> **Stored items**:
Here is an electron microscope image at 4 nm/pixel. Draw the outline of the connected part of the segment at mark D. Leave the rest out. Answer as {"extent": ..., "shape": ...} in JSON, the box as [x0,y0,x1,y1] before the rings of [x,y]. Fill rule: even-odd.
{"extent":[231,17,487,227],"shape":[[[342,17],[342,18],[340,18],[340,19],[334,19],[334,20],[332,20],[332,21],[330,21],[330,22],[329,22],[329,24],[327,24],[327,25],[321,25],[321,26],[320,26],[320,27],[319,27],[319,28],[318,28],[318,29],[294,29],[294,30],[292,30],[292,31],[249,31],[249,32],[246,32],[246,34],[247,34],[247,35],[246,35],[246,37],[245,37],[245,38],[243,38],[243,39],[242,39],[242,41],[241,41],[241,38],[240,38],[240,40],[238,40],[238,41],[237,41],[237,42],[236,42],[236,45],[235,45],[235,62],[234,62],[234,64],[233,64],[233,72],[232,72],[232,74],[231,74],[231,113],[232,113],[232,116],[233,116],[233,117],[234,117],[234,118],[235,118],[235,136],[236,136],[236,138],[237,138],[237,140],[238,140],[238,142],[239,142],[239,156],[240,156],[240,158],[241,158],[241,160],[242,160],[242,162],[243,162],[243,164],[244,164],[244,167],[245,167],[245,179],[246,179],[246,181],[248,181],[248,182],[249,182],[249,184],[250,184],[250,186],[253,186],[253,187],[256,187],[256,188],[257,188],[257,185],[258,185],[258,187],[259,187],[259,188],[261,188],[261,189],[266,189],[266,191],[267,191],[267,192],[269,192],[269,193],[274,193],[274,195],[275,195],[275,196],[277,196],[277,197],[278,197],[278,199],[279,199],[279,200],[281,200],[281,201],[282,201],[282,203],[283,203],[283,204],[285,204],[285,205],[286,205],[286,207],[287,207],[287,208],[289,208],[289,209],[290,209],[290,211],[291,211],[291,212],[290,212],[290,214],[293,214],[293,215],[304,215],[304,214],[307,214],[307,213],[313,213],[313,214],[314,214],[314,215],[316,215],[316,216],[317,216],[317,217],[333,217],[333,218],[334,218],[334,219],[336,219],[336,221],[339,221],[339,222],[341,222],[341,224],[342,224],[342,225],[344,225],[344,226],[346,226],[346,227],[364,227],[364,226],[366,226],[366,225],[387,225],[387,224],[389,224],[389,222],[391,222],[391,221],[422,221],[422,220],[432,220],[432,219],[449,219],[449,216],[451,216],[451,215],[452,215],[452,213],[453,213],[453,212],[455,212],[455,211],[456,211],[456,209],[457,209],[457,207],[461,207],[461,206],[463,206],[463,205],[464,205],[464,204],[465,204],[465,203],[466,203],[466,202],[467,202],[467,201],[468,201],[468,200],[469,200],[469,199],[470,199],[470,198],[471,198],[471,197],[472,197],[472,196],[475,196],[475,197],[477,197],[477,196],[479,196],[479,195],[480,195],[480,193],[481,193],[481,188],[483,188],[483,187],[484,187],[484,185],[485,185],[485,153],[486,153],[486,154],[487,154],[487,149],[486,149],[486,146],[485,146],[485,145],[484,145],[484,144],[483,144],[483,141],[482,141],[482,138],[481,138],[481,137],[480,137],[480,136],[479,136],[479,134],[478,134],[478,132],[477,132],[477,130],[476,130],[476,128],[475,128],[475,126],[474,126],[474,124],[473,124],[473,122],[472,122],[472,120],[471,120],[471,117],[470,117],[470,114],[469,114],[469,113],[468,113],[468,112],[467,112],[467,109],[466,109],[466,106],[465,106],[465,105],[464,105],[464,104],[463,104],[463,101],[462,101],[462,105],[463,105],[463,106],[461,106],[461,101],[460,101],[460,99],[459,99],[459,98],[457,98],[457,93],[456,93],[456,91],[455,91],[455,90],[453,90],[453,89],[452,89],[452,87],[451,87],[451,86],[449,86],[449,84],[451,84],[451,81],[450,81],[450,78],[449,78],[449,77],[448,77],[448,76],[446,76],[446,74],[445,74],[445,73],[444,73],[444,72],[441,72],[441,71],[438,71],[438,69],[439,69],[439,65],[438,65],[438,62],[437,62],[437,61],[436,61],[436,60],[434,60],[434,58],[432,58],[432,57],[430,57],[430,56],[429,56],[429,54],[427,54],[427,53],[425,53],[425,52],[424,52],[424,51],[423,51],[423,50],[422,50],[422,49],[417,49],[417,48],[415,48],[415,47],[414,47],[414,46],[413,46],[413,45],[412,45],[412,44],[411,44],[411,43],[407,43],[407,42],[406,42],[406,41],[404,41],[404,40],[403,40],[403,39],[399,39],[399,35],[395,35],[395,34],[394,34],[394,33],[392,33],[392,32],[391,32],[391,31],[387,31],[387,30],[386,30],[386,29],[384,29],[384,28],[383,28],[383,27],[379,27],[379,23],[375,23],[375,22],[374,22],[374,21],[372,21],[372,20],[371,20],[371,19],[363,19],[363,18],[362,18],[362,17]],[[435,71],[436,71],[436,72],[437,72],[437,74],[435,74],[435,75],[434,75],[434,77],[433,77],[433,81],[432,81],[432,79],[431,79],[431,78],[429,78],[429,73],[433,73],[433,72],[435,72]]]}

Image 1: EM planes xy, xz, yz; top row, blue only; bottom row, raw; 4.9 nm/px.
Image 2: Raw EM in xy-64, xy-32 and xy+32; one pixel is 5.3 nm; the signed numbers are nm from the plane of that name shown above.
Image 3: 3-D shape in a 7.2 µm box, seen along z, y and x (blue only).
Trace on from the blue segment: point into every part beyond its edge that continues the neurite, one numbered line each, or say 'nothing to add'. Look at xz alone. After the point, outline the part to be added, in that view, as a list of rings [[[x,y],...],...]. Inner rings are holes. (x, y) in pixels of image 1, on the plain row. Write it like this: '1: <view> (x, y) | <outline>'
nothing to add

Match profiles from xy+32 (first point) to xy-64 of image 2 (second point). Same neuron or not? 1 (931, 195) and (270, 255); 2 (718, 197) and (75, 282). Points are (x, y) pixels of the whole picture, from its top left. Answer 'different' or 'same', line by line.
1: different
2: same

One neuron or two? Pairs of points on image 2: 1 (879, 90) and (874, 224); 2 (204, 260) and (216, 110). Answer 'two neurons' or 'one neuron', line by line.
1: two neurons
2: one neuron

> **What is being asked**: Reproduce the entries above exactly.

> **Your solution**:
Here is an electron microscope image at 4 nm/pixel. Draw the outline of the connected part of the segment at mark D. Leave the rest out. Answer as {"extent": ..., "shape": ...} in JSON, the box as [x0,y0,x1,y1] before the rings of [x,y]. Fill rule: even-odd.
{"extent":[231,17,487,227],"shape":[[[342,17],[342,18],[340,18],[340,19],[334,19],[334,20],[332,20],[332,21],[330,21],[330,22],[329,22],[329,24],[327,24],[327,25],[321,25],[321,26],[320,26],[320,27],[319,27],[319,28],[318,28],[318,29],[294,29],[294,30],[292,30],[292,31],[249,31],[249,32],[246,32],[246,34],[247,34],[247,35],[246,35],[246,37],[245,37],[245,38],[243,38],[243,39],[242,39],[242,41],[241,41],[241,38],[240,38],[240,40],[238,40],[238,41],[237,41],[237,42],[236,42],[236,45],[235,45],[235,62],[234,62],[234,64],[233,64],[233,72],[232,72],[232,74],[231,74],[231,113],[232,113],[232,116],[233,116],[233,117],[234,117],[234,118],[235,118],[235,136],[236,136],[236,138],[237,138],[237,140],[238,140],[238,142],[239,142],[239,156],[240,156],[240,158],[241,158],[241,160],[242,160],[242,162],[243,162],[243,164],[244,164],[244,167],[245,167],[245,179],[246,179],[246,181],[248,181],[248,182],[249,182],[249,184],[250,184],[250,186],[253,186],[253,187],[256,187],[256,188],[257,188],[257,185],[258,185],[258,187],[259,187],[259,188],[261,188],[261,189],[266,189],[266,191],[267,191],[267,192],[269,192],[269,193],[274,193],[274,195],[275,195],[275,196],[277,196],[277,197],[278,197],[278,199],[279,199],[279,200],[281,200],[281,201],[282,201],[282,203],[283,203],[283,204],[285,204],[285,205],[286,205],[286,207],[287,207],[287,208],[289,208],[289,209],[290,209],[290,211],[291,211],[291,212],[290,212],[290,214],[293,214],[293,215],[304,215],[304,214],[307,214],[307,213],[313,213],[313,214],[314,214],[314,215],[316,215],[316,216],[317,216],[317,217],[333,217],[333,218],[334,218],[334,219],[336,219],[336,221],[339,221],[339,222],[341,222],[341,224],[342,224],[342,225],[344,225],[344,226],[346,226],[346,227],[364,227],[364,226],[366,226],[366,225],[387,225],[387,224],[389,224],[389,222],[391,222],[391,221],[422,221],[422,220],[432,220],[432,219],[449,219],[449,216],[451,216],[451,215],[452,215],[452,213],[453,213],[453,212],[455,212],[455,211],[456,211],[456,209],[457,209],[457,207],[461,207],[461,206],[463,206],[463,205],[464,205],[464,204],[465,204],[465,203],[466,203],[466,202],[467,202],[467,201],[468,201],[468,200],[469,200],[469,199],[470,199],[470,198],[471,198],[471,197],[472,197],[472,196],[475,196],[475,197],[477,197],[477,196],[479,196],[479,195],[480,195],[480,193],[481,193],[481,188],[483,188],[483,187],[484,187],[484,185],[485,185],[485,153],[486,153],[486,154],[487,154],[487,149],[486,149],[486,146],[485,146],[485,145],[484,145],[484,144],[483,144],[483,141],[482,141],[482,138],[481,138],[481,137],[480,137],[480,136],[479,136],[479,134],[478,134],[478,132],[477,132],[477,130],[476,130],[476,128],[475,128],[475,126],[474,126],[474,124],[473,124],[473,122],[472,122],[472,120],[471,120],[471,117],[470,117],[470,114],[469,114],[469,113],[468,113],[468,112],[467,112],[467,109],[466,109],[466,106],[465,106],[465,105],[464,105],[464,104],[463,104],[463,101],[462,101],[462,105],[463,105],[463,106],[461,106],[461,101],[460,101],[460,99],[459,99],[459,98],[457,98],[457,93],[456,93],[456,91],[455,91],[455,90],[453,90],[453,89],[452,89],[452,87],[451,87],[451,86],[449,86],[449,84],[451,84],[451,81],[450,81],[450,78],[449,78],[449,77],[448,77],[448,76],[446,76],[446,74],[445,74],[445,73],[444,73],[444,72],[441,72],[441,71],[438,71],[438,69],[439,69],[439,65],[438,65],[438,62],[437,62],[437,61],[436,61],[436,60],[434,60],[434,58],[432,58],[432,57],[430,57],[430,56],[429,56],[429,54],[427,54],[427,53],[425,53],[425,52],[424,52],[424,51],[423,51],[423,50],[422,50],[422,49],[417,49],[417,48],[415,48],[415,47],[414,47],[414,46],[413,46],[413,45],[412,45],[412,44],[411,44],[411,43],[407,43],[407,42],[406,42],[406,41],[404,41],[404,40],[403,40],[403,39],[399,39],[399,35],[395,35],[395,34],[394,34],[394,33],[392,33],[392,32],[391,32],[391,31],[387,31],[387,30],[386,30],[386,29],[384,29],[384,28],[383,28],[383,27],[379,27],[379,23],[375,23],[375,22],[374,22],[374,21],[372,21],[372,20],[371,20],[371,19],[363,19],[363,18],[362,18],[362,17]],[[435,71],[436,71],[436,72],[437,72],[437,74],[435,74],[435,75],[434,75],[434,77],[433,77],[433,81],[432,81],[432,79],[431,79],[431,78],[429,78],[429,73],[433,73],[433,72],[435,72]]]}

Image 1: EM planes xy, xz, yz; top row, blue only; bottom row, raw; 4.9 nm/px.
Image 2: Raw EM in xy-64, xy-32 and xy+32; one pixel is 5.3 nm; the signed numbers are nm from the plane of that name shown above.
Image 3: 3-D shape in a 7.2 µm box, seen along z, y and x (blue only).
Trace on from the blue segment: point into every part beyond its edge that continues the neurite, one numbered line each, or say 'nothing to add'. Look at xz alone. After the point, outline the part to be added, in that view, as a list of rings [[[x,y],...],...]. Inner rings are holes. (x, y) in pixels of image 1, on the plain row. Write it like this: '1: <view> (x, y) | <outline>'
nothing to add

Match profiles from xy+32 (first point) to xy-64 of image 2 (second point). Same neuron or not? 1 (931, 195) and (270, 255); 2 (718, 197) and (75, 282). Points are (x, y) pixels of the whole picture, from its top left. Answer 'different' or 'same', line by line.
1: different
2: same

One neuron or two? Pairs of points on image 2: 1 (879, 90) and (874, 224); 2 (204, 260) and (216, 110). Answer 'two neurons' or 'one neuron', line by line.
1: two neurons
2: one neuron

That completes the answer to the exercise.